Navigating Critical Early Clinical Milestones

The update from the first-in-human, multi-center 'CertainT-1' study marks important progress. Phase 1 trials are fundamentally about safety, seeking to determine the highest dose of a new drug that can be administered without causing unacceptable side effects, known as dose-limiting toxicities (DLTs).

CERo announced the completion of the DLT observation period for the first cohort, who received a dose of 1 million cells per kilogram. Following this, the first patient in the second cohort was dosed at a significantly higher level of 4 million cells per kilogram and has also successfully passed their DLT observation window. This ability to dose-escalate is a critical positive signal, suggesting the therapy is well-tolerated at initial levels and allowing researchers to explore potentially more effective, higher concentrations.

"Enrollment and dosing are ongoing in our Phase 1 clinical trial of CER-1236," said CERo CEO Chris Ehrlich in a statement. "The first patient in the second cohort has received a higher cell dose, and safety monitoring is continuing. We are focused on the careful conduct of the dose-escalation phase and the systematic collection of safety data as the trial proceeds."

Adding to the encouraging early data, the company also noted that the second patient in the initial low-dose cohort remains on the study and has received a fourth additional dose of CER-1236. While the company has not released efficacy data, the continued treatment of a patient often suggests at least disease stabilization or a perceived clinical benefit, providing a subtle hint of the therapy's potential activity.

The High-Stakes Path of a Biotech Innovator

While the clinical news is positive, it comes at a pivotal moment for CERo Therapeutics. The company faces the significant financial pressures common to many early-stage biotechnology firms. According to recent SEC filings, the company has substantial doubt about its ability to continue as a "going concern" without raising additional capital, reporting a net loss of $15.4 million for the first nine months of 2025.

The company's stock was delisted from the Nasdaq in October 2025 for failing to meet minimum stockholders' equity requirements and now trades on the OTCQB Market. This journey reflects the volatile and capital-intensive nature of drug development. For companies like CERo, positive clinical data is not just a scientific achievement; it is a vital lifeline. Each successful step in a trial, such as the dose escalation of CER-1236, serves as a crucial value-creating milestone that can attract new investors and potential pharmaceutical partners.

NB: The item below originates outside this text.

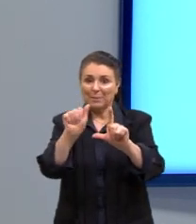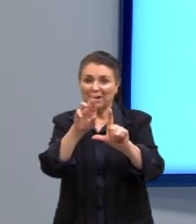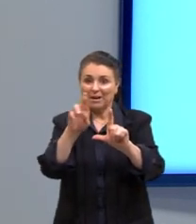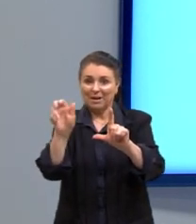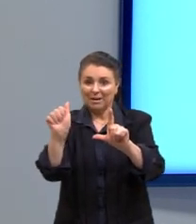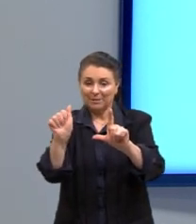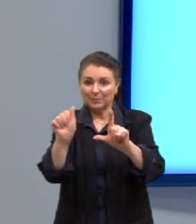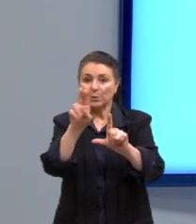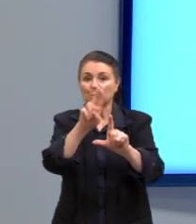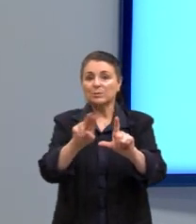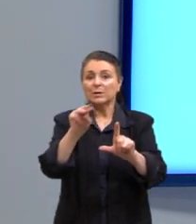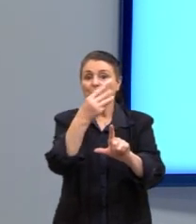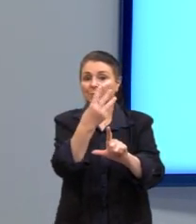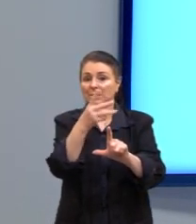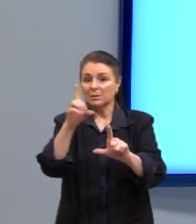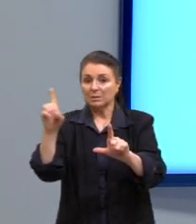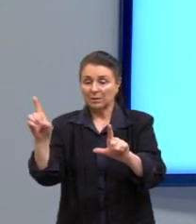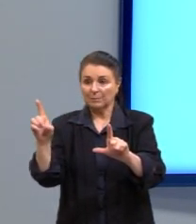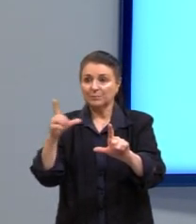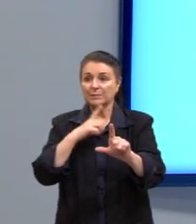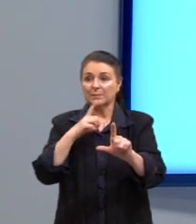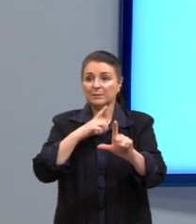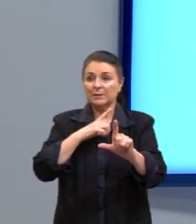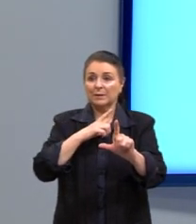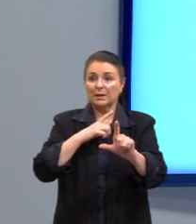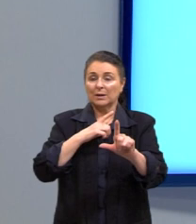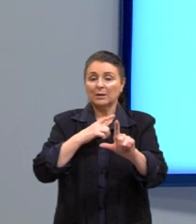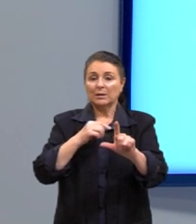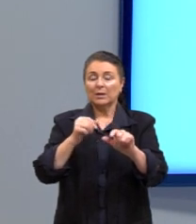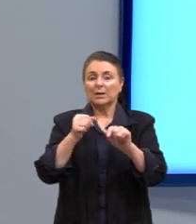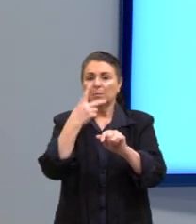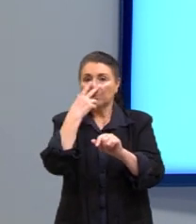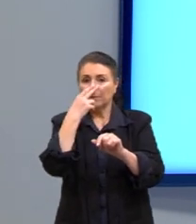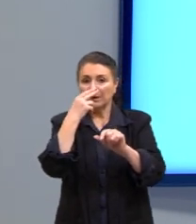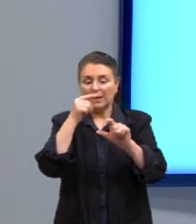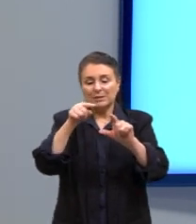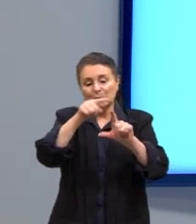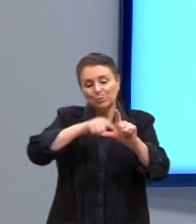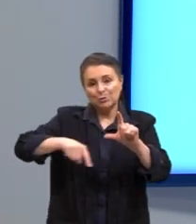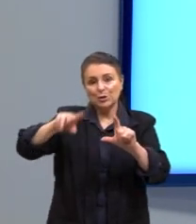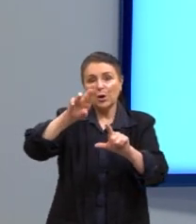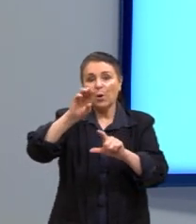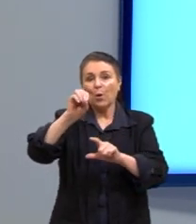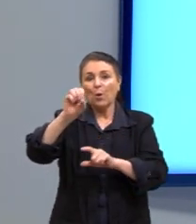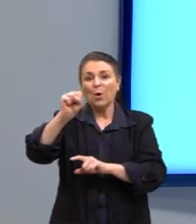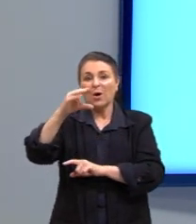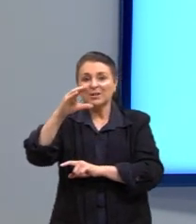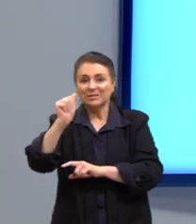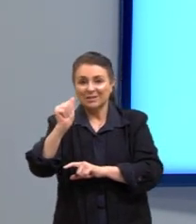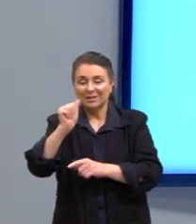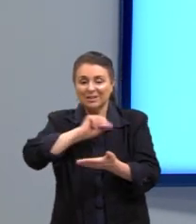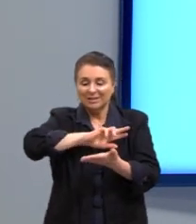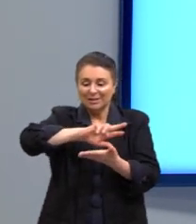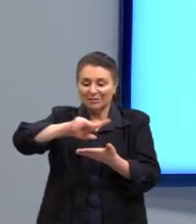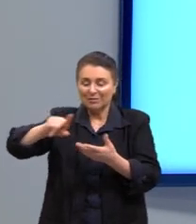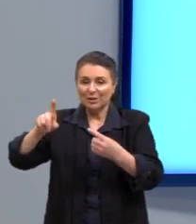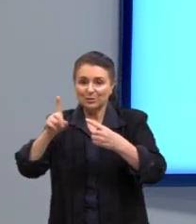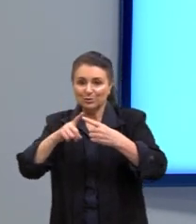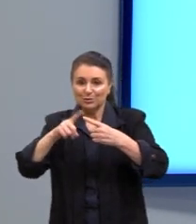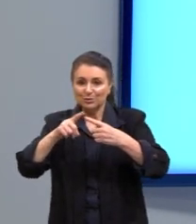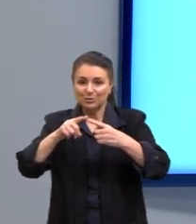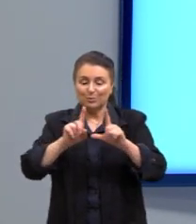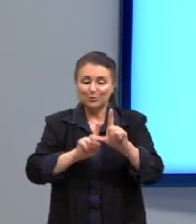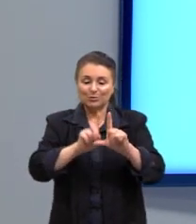dimensões, né. O gráfico aqui, que a gente chama de gráfico de rosca. Enfim, nós temos vários tipos de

The company has been actively seeking funds, securing a $5 million financing round earlier in the year and establishing an equity line to sell stock. This clinical progress is exactly the kind of news needed to build confidence and secure the resources required to advance CER-1236 through the lengthy and expensive clinical trial process.

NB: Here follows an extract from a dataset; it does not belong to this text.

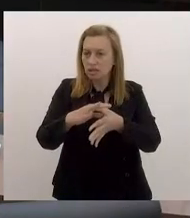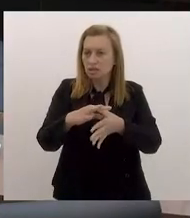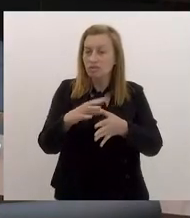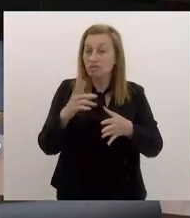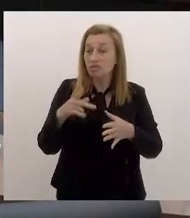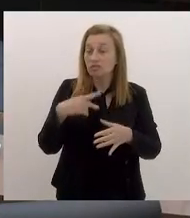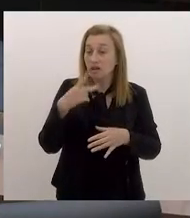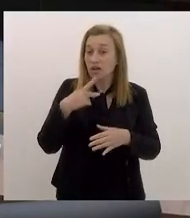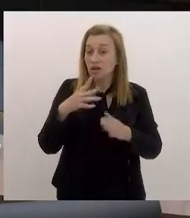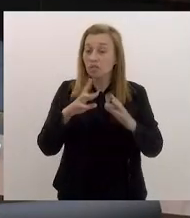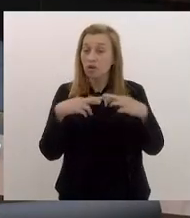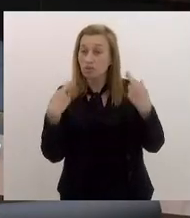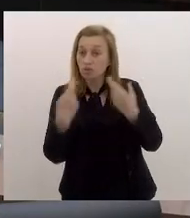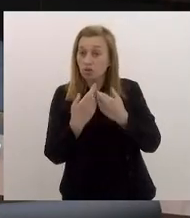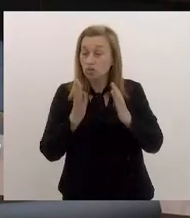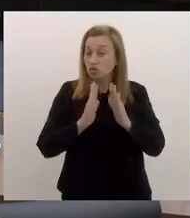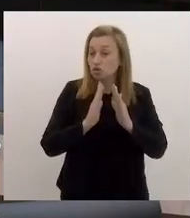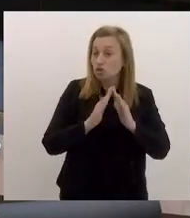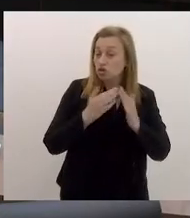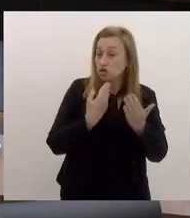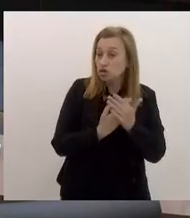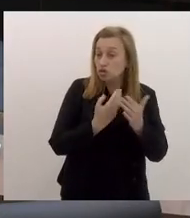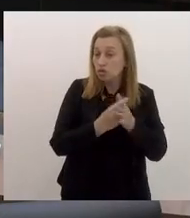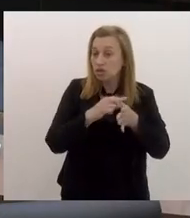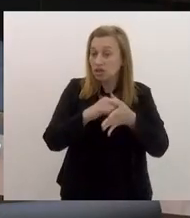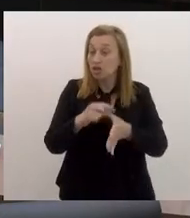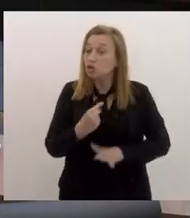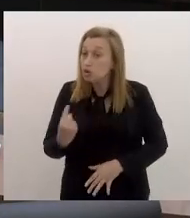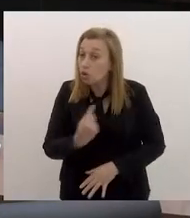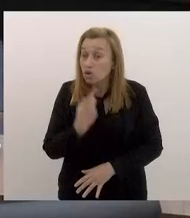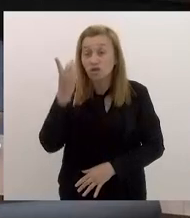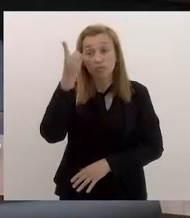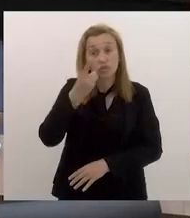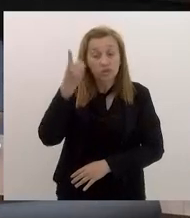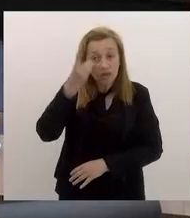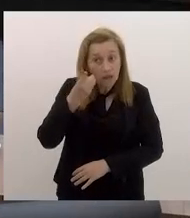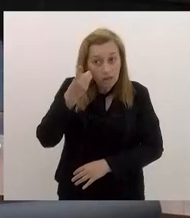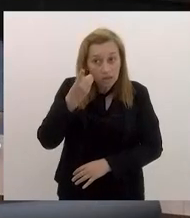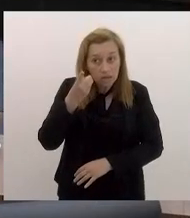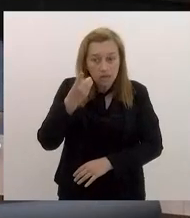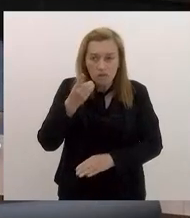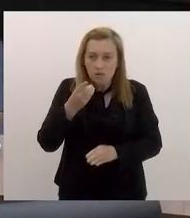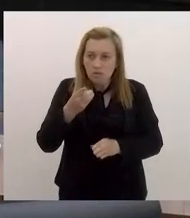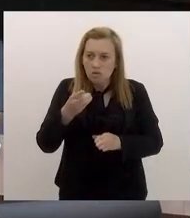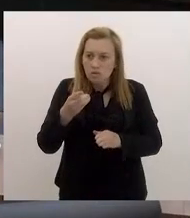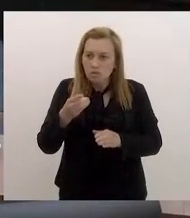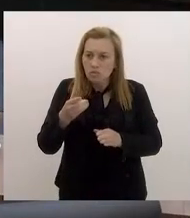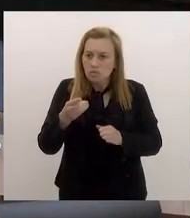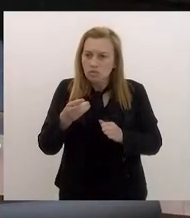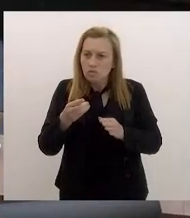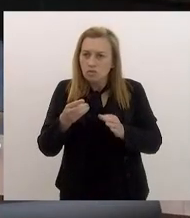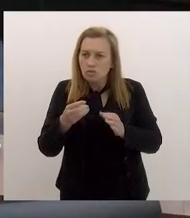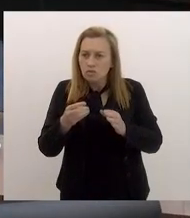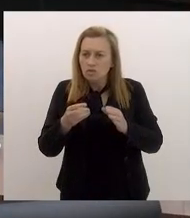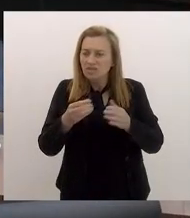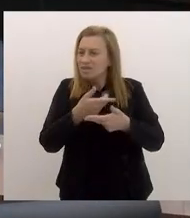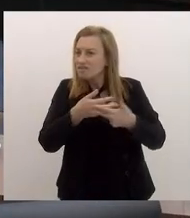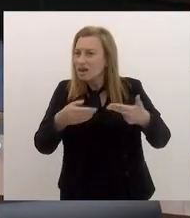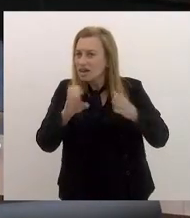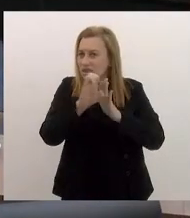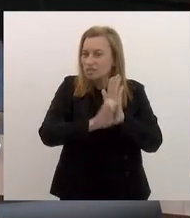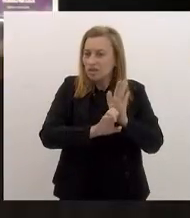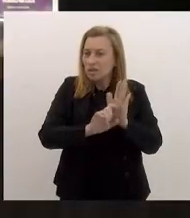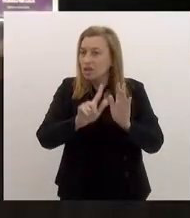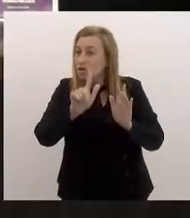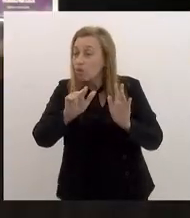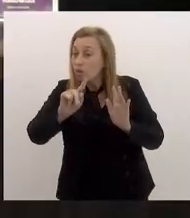reunião de colégios de líderes, nós, deputados. Sim. Fazer uma linha geral, porque tem muitas emendas que são iguais às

The journey for CER-1236 is still in its earliest stages, with the primary goal of the current dose-escalation phase being the determination of a safe and effective dose for a larger Phase 2 study. The trial will continue to collect data on safety, overall response rates, and other key measures of efficacy. For the AML patients and physicians watching, this careful, step-by-step progress represents the slow but essential turning of wheels in the search for better treatments against a formidable disease.